Толя усмехнулся, раскуривая трубку:

— Ну, какой же это анекдот? Знал бы ты, сколько этих трупоедов я перелопатил, работая над книгой о Блоке.

И тогда я задал вопрос, давно вертевшийся на языке:

— Толя, а почему ты в «Конце трагедии» полемизируешь с этими трупоедами? По-моему, это единственный недостаток твоей книги.

Он ответил сразу, не задумываясь:

— Я не мог этого избежать. И не с ними я полемизировал, а с силой, стоявшей за их спиной.

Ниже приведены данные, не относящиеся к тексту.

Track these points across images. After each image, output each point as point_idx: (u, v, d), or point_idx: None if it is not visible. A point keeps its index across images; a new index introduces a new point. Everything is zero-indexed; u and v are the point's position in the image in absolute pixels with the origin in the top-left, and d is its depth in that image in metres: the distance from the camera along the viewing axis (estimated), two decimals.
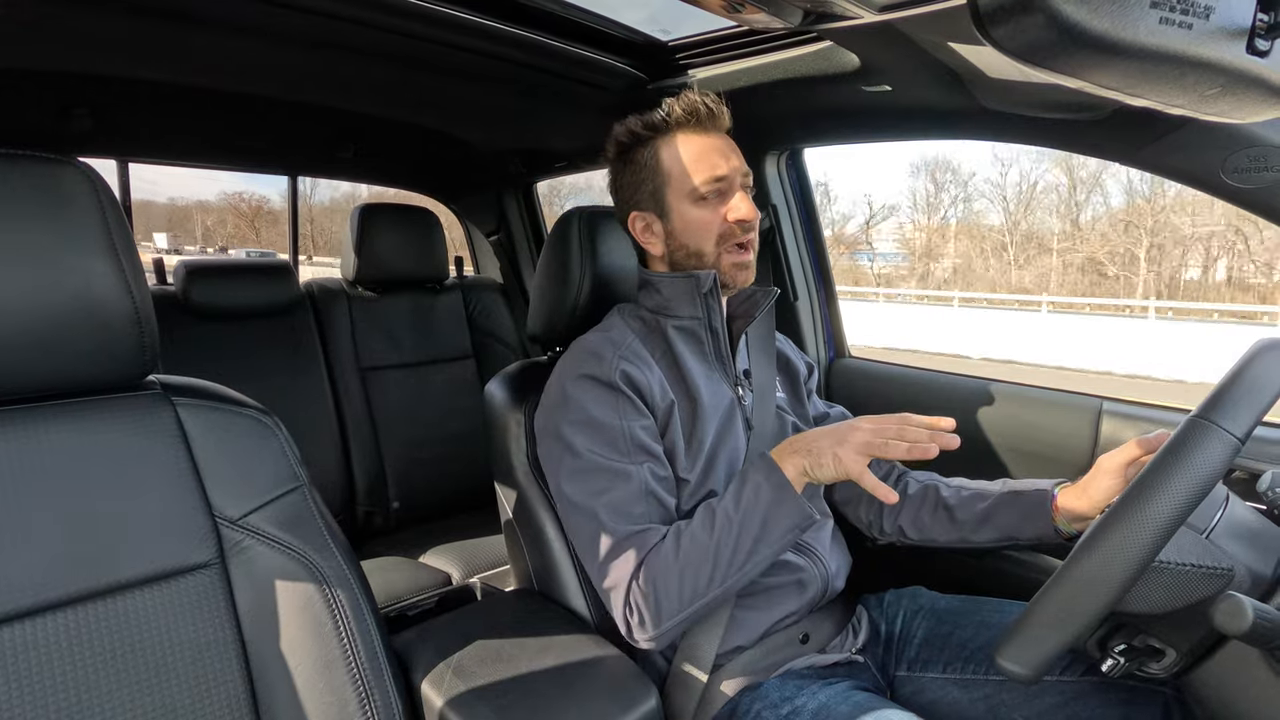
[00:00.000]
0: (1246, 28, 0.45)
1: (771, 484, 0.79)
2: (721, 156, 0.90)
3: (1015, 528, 0.94)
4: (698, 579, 0.78)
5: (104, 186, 0.63)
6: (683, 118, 0.90)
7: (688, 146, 0.91)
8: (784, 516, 0.78)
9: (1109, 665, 0.71)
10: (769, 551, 0.79)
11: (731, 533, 0.78)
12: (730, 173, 0.90)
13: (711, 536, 0.79)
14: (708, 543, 0.78)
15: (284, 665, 0.67)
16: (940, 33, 0.77)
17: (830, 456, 0.76)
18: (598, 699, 0.76)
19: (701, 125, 0.91)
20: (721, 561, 0.78)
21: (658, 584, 0.79)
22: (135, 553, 0.64)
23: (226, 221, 39.17)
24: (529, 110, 1.55)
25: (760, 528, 0.78)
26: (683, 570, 0.78)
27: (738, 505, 0.80)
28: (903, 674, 0.96)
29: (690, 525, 0.81)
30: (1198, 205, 25.41)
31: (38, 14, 0.98)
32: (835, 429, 0.79)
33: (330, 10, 0.98)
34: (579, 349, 0.93)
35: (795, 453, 0.80)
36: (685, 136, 0.91)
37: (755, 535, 0.78)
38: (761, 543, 0.78)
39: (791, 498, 0.78)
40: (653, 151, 0.92)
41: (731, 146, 0.92)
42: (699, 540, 0.79)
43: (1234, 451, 0.59)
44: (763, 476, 0.80)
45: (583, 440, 0.86)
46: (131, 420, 0.67)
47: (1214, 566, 0.64)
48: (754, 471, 0.81)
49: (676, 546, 0.80)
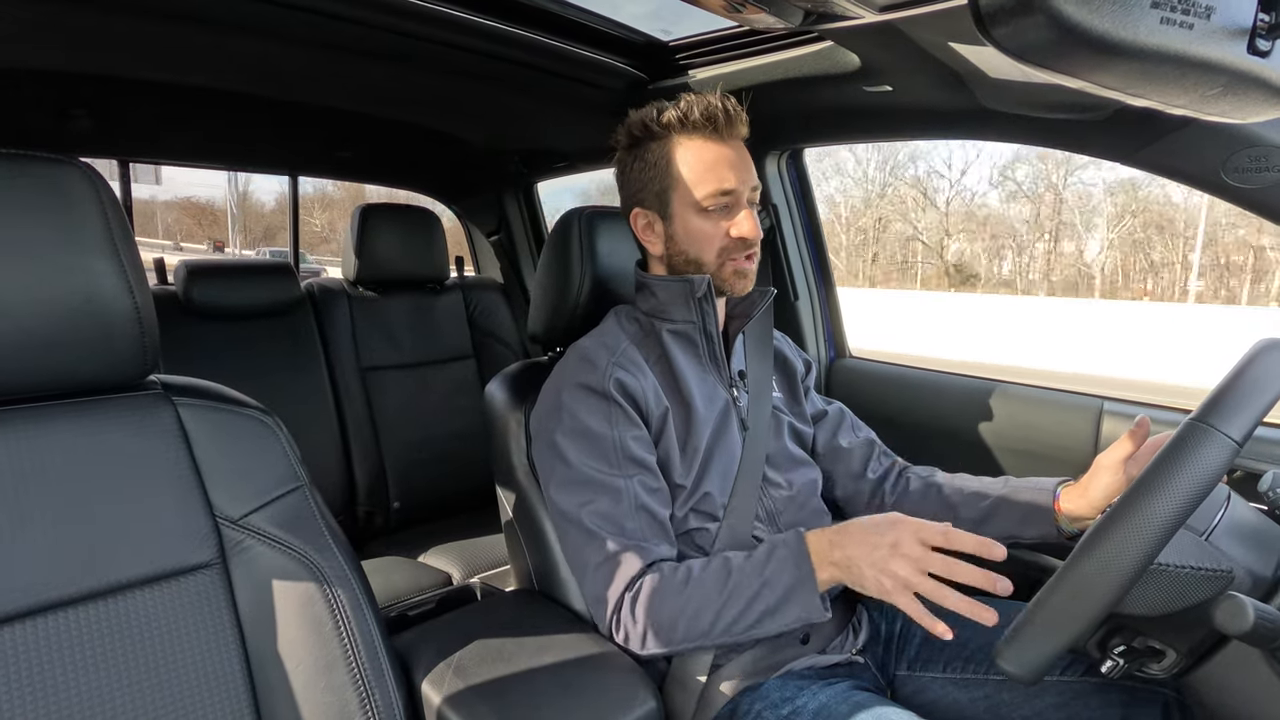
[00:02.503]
0: (1247, 28, 0.45)
1: (798, 574, 0.76)
2: (732, 169, 0.88)
3: (1017, 527, 0.94)
4: (694, 626, 0.78)
5: (105, 186, 0.63)
6: (700, 121, 0.87)
7: (701, 153, 0.89)
8: (797, 606, 0.75)
9: (1109, 666, 0.71)
10: (772, 628, 0.76)
11: (743, 598, 0.76)
12: (738, 187, 0.88)
13: (721, 593, 0.77)
14: (715, 598, 0.77)
15: (285, 665, 0.67)
16: (941, 33, 0.77)
17: (873, 583, 0.71)
18: (598, 699, 0.76)
19: (718, 132, 0.88)
20: (724, 620, 0.77)
21: (653, 614, 0.79)
22: (136, 553, 0.64)
23: (183, 220, 42.17)
24: (529, 110, 1.55)
25: (775, 604, 0.76)
26: (682, 611, 0.78)
27: (760, 574, 0.77)
28: (903, 674, 0.96)
29: (703, 572, 0.80)
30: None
31: (39, 14, 0.98)
32: (874, 539, 0.72)
33: (331, 10, 0.98)
34: (574, 355, 0.93)
35: (833, 564, 0.75)
36: (700, 142, 0.89)
37: (766, 609, 0.76)
38: (769, 619, 0.76)
39: (811, 593, 0.75)
40: (664, 150, 0.90)
41: (744, 158, 0.90)
42: (708, 592, 0.78)
43: (1232, 455, 0.59)
44: (793, 562, 0.76)
45: (574, 450, 0.86)
46: (132, 420, 0.67)
47: (1213, 569, 0.64)
48: (784, 549, 0.78)
49: (684, 587, 0.79)
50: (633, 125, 0.93)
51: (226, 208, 4.75)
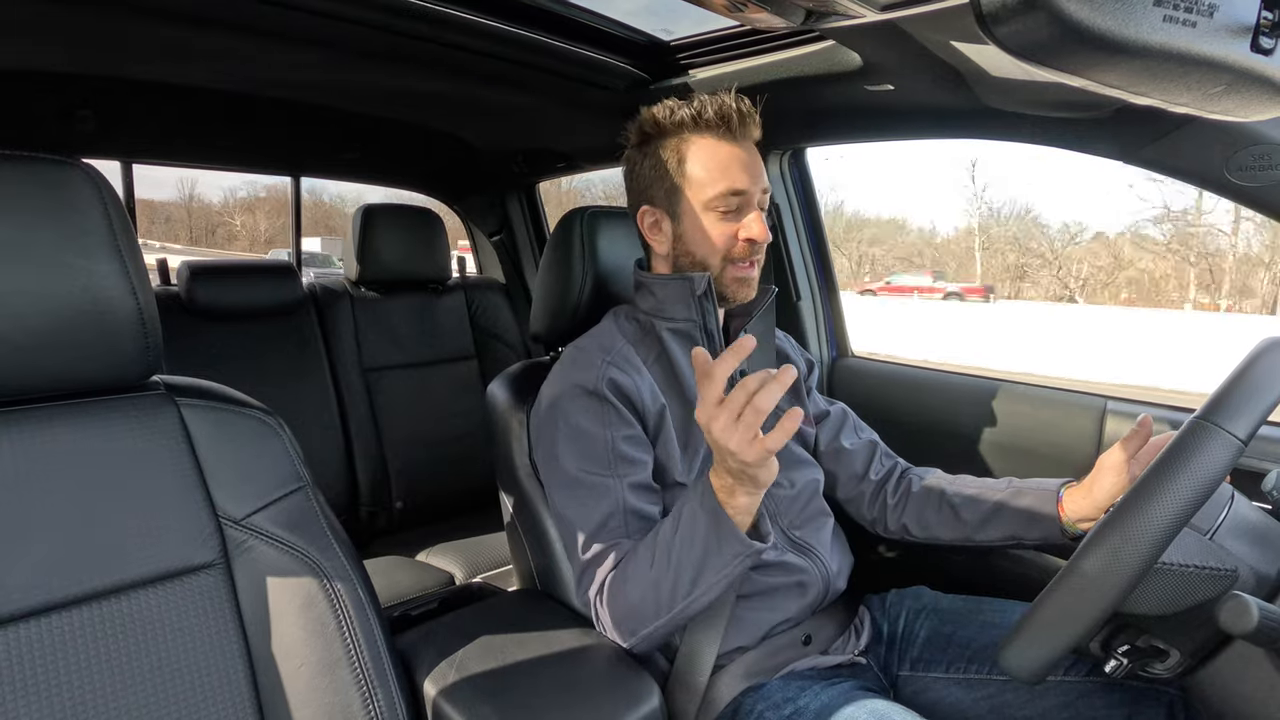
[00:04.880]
0: (1251, 25, 0.45)
1: (706, 510, 0.72)
2: (745, 170, 0.88)
3: (1020, 528, 0.93)
4: (643, 610, 0.78)
5: (108, 188, 0.63)
6: (714, 120, 0.87)
7: (714, 153, 0.88)
8: (724, 548, 0.72)
9: (1112, 666, 0.71)
10: (715, 582, 0.73)
11: (670, 567, 0.74)
12: (750, 188, 0.88)
13: (650, 569, 0.76)
14: (648, 574, 0.77)
15: (287, 665, 0.67)
16: (943, 31, 0.76)
17: (738, 466, 0.66)
18: (600, 699, 0.76)
19: (731, 132, 0.88)
20: (663, 596, 0.76)
21: (613, 609, 0.80)
22: (139, 553, 0.64)
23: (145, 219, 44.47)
24: (531, 110, 1.55)
25: (698, 565, 0.73)
26: (628, 599, 0.79)
27: (674, 534, 0.75)
28: (905, 674, 0.96)
29: (636, 552, 0.79)
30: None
31: (41, 15, 0.98)
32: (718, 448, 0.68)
33: (333, 11, 0.99)
34: (569, 356, 0.94)
35: (722, 485, 0.71)
36: (713, 141, 0.88)
37: (694, 571, 0.73)
38: (702, 576, 0.73)
39: (728, 529, 0.71)
40: (676, 148, 0.90)
41: (756, 160, 0.90)
42: (640, 571, 0.78)
43: (1236, 454, 0.59)
44: (698, 503, 0.74)
45: (567, 450, 0.87)
46: (135, 421, 0.67)
47: (1217, 568, 0.64)
48: (691, 497, 0.75)
49: (624, 576, 0.80)
50: (645, 122, 0.92)
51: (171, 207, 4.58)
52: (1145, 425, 0.86)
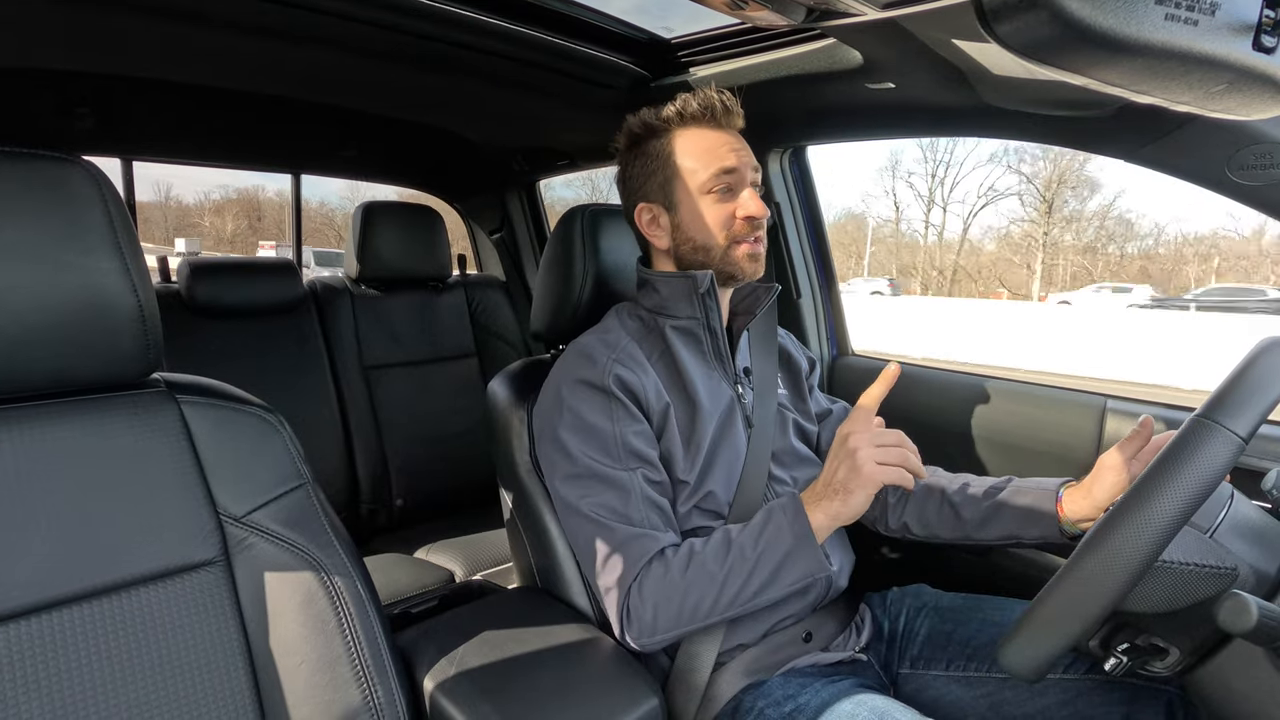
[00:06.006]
0: (1253, 24, 0.45)
1: (795, 532, 0.78)
2: (732, 150, 0.91)
3: (1020, 527, 0.94)
4: (699, 604, 0.79)
5: (108, 185, 0.63)
6: (698, 112, 0.90)
7: (700, 140, 0.91)
8: (798, 566, 0.78)
9: (1112, 664, 0.71)
10: (775, 594, 0.79)
11: (743, 570, 0.78)
12: (740, 166, 0.90)
13: (722, 568, 0.79)
14: (717, 573, 0.79)
15: (287, 662, 0.67)
16: (944, 29, 0.76)
17: (859, 490, 0.76)
18: (601, 696, 0.76)
19: (715, 121, 0.91)
20: (726, 594, 0.78)
21: (658, 597, 0.80)
22: (139, 550, 0.64)
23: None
24: (532, 108, 1.55)
25: (772, 572, 0.78)
26: (686, 591, 0.79)
27: (755, 544, 0.79)
28: (906, 671, 0.96)
29: (704, 549, 0.81)
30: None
31: (40, 12, 0.98)
32: (834, 462, 0.79)
33: (334, 9, 0.98)
34: (574, 352, 0.93)
35: (823, 497, 0.79)
36: (699, 131, 0.91)
37: (765, 579, 0.78)
38: (770, 586, 0.78)
39: (810, 549, 0.78)
40: (664, 143, 0.92)
41: (743, 143, 0.93)
42: (709, 568, 0.79)
43: (1237, 451, 0.59)
44: (787, 521, 0.79)
45: (577, 444, 0.86)
46: (136, 418, 0.67)
47: (1218, 566, 0.64)
48: (780, 513, 0.80)
49: (685, 566, 0.80)
50: (632, 125, 0.95)
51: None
52: (1147, 426, 0.86)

Его монументальной чеканки статья «О романтической идеологии» в первоначальном виде была лекцией, прочитанной в Москве, в школе для одаренных детей. Это о том, как поэты-романтики двадцатых годов взахлеб славили карающий меч революции, ибо верили, что возвышенные ее цели оправдывают любые средства. Якобсон доказал, что психологическая атмосфера, без которой великий террор был бы невозможен, создавалась при активном участии «поэтов хороших и разных», «ваятелей красных человеческих статуй». Его работа, блистательная по глубине анализа, выигрывает еще и благодаря мастерски подобранным цитатам из Багрицкого и Голодного, Антокольского, Тихонова и прочих.